Whereas on September 18, 2006, a judge with alleged ties to an Islamic extremist party ruled that Mr. Choudhury will stand trial for sedition; the judge made this ruling despite the Public Prosecutor’s testimony in court days before that the government did not have evidence and would not object to the charges being dropped;

Whereas members of the United States Commission on International Religious Freedom visited with Mr. Choudhury on their trip to Bangladesh in February and March 2006;

Whereas on October 6, 2006, the United States Commission on International Religious Freedom wrote a letter to U.S. Assistant Secretary of State for South and Central Asian Affairs Richard A. Boucher calling on the United States Government to strengthen the “voices of moderation” in countries like Bangladesh where the rule of law, democratic institutions, and respect for human rights are under assault by violent extremists; the Commission identified Mr.

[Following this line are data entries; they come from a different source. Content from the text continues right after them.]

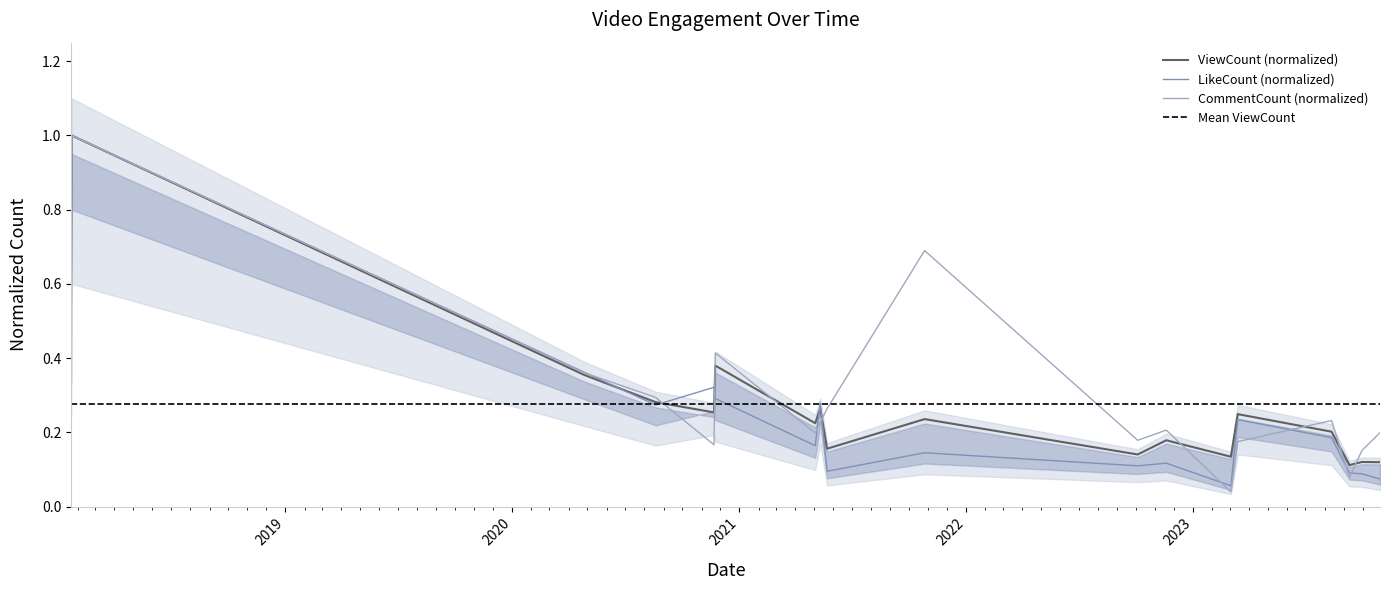

Which has a higher value, 2020-11-23 or 2018-01-22?

2018-01-22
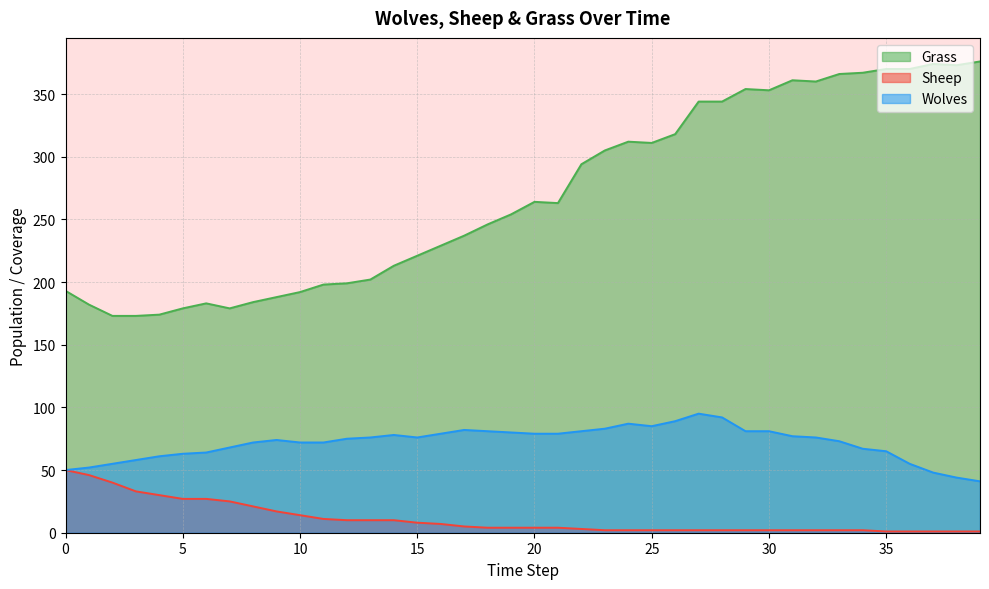

What is the difference between the Wolves values at 16 and 3?

21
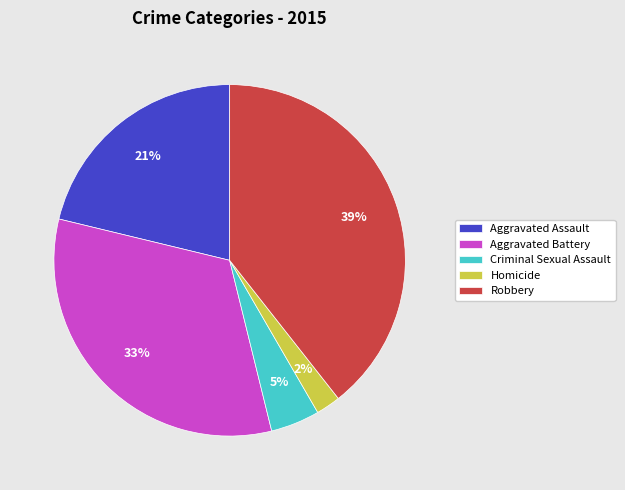

How many segments does this pie chart have?

5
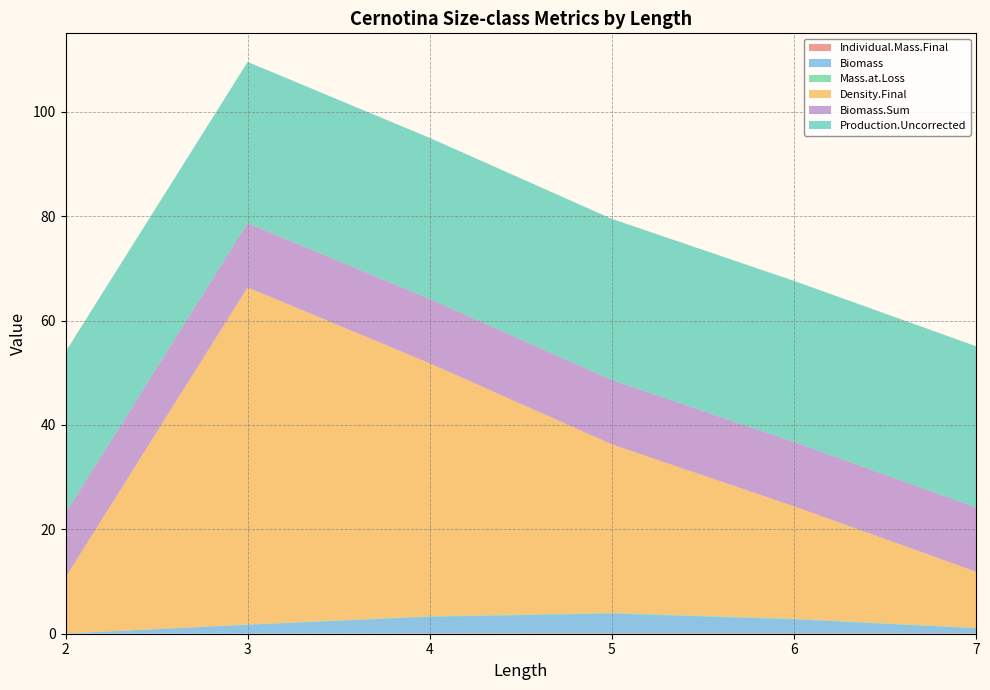

Reading left to right, extract all data points from this chart.

Individual.Mass.Final: 2=0.0	3=0.0	4=0.1	5=0.1	6=0.1	7=0.1
Biomass: 2=0.0	3=1.7	4=3.2	5=3.8	6=2.6	7=1.0
Mass.at.Loss: 2=0.0	3=0.0	4=0.1	5=0.1	6=0.1	7=0.0
Density.Final: 2=10.8	3=64.6	4=48.4	5=32.3	6=21.5	7=10.8
Biomass.Sum: 2=12.3	3=12.3	4=12.3	5=12.3	6=12.3	7=12.3
Production.Uncorrected: 2=30.9	3=30.9	4=30.9	5=30.9	6=30.9	7=30.9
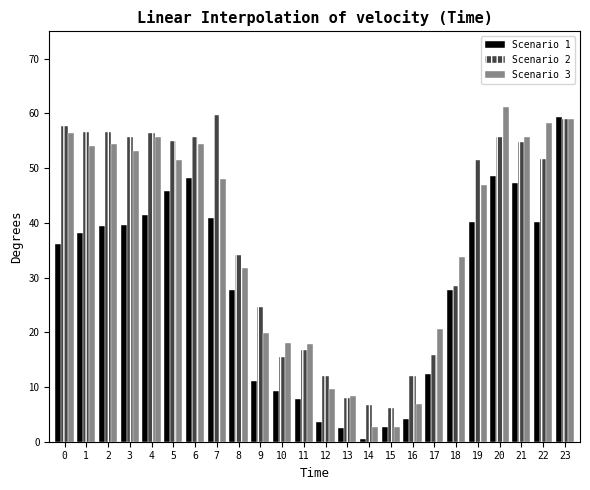

Is the value of Scenario 1 at 0 greater than the value of Scenario 2 at 2?

No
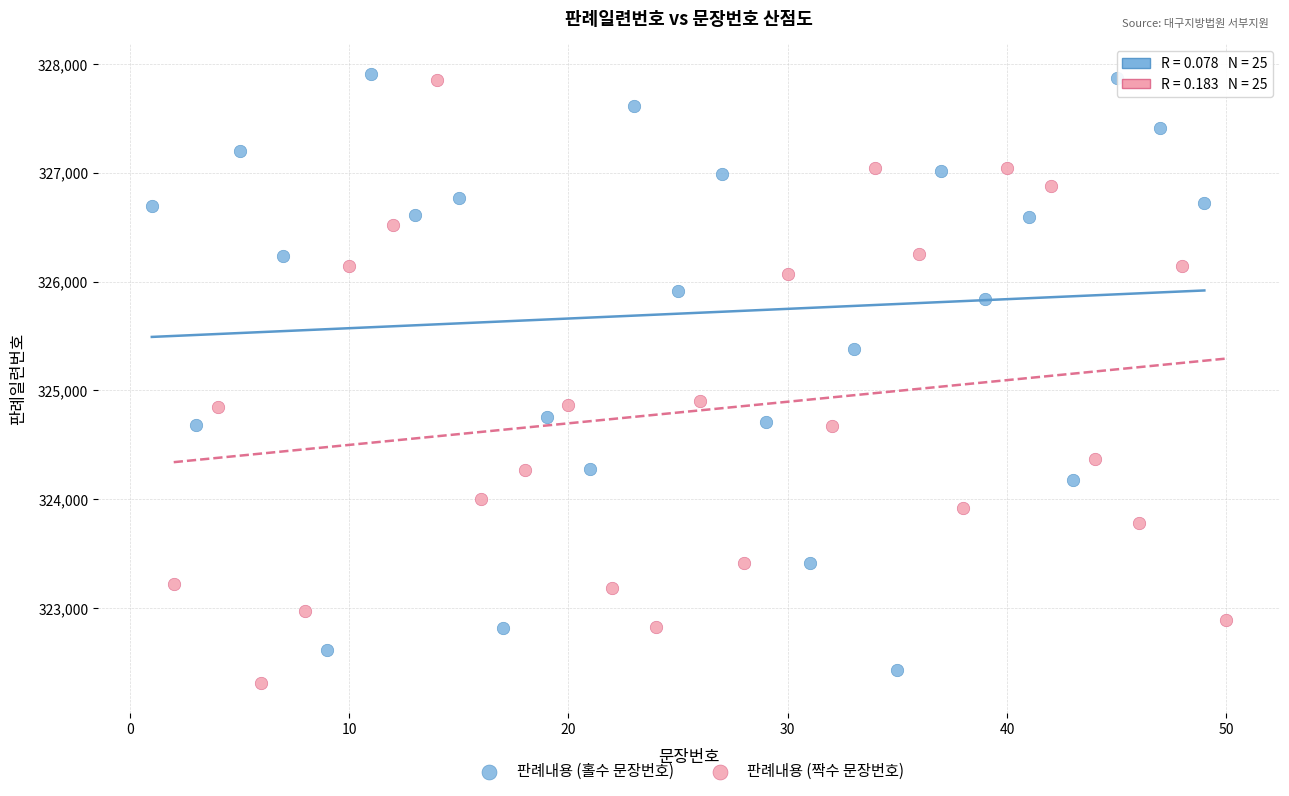

What are all the series names shown in the legend?

판례내용 (홀수 문장번호), 판례내용 (짝수 문장번호)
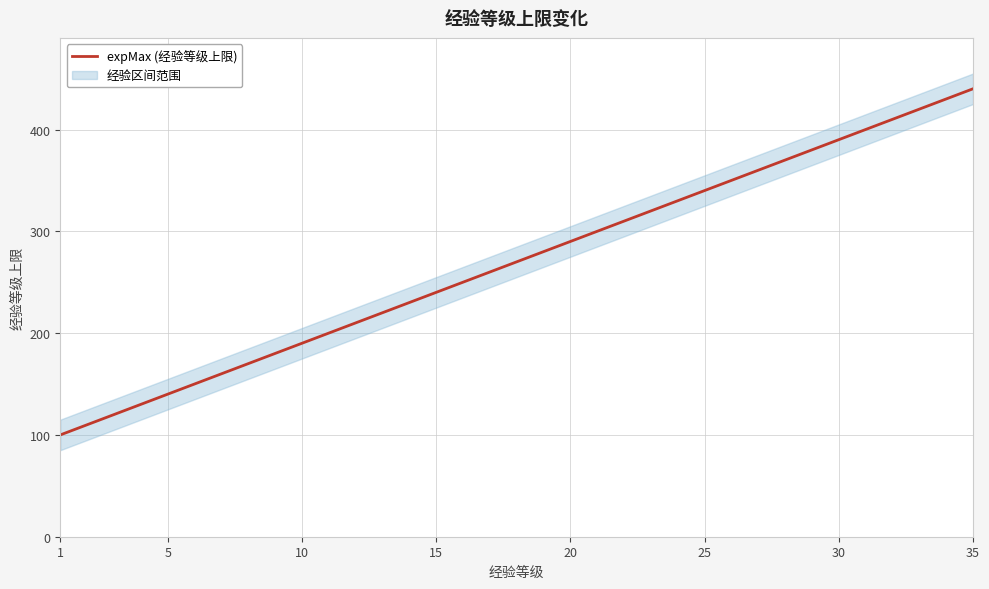

Reading left to right, extract all data points from this chart.

100	110	120	130	140	150	160	170	180	190	200	210	220	230	240	250	260	270	280	290	300	310	320	330	340	350	360	370	380	390	400	410	420	430	440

Choudhury as one of those voices that should not be silenced;

Whereas, according to the Department of State’s 2005 Country Report on Human Rights Practices in Bangladesh, “Attacks on journalists and newspapers, and government efforts to intimidate them, political party activists, and others, occurred frequently.”; and

Whereas moderate voices in the Muslim world must be supported and protected to advance the security of the United States and its allies: Now, therefore, be it

Resolved, That it is the sense of the House of Representatives that—

(1) the Government of Bangladesh should immediately drop all pending charges against Bangladeshi journalist Salah Uddin Shoaib Choudhury;

(2) the Government of Bangladesh should immediately return all of Mr. Choudhury’s confiscated possessions; and

(3) the Government of Bangladesh should cease harassment and intimidation of Mr. Choudhury and take steps to protect Mr. Choudhury.

Bangladesh authorities may not have paid proper attention to any resolution passed by the US Congress and Senate in the past, but they need to understand, such ignorance may ultimately bring bad consequences.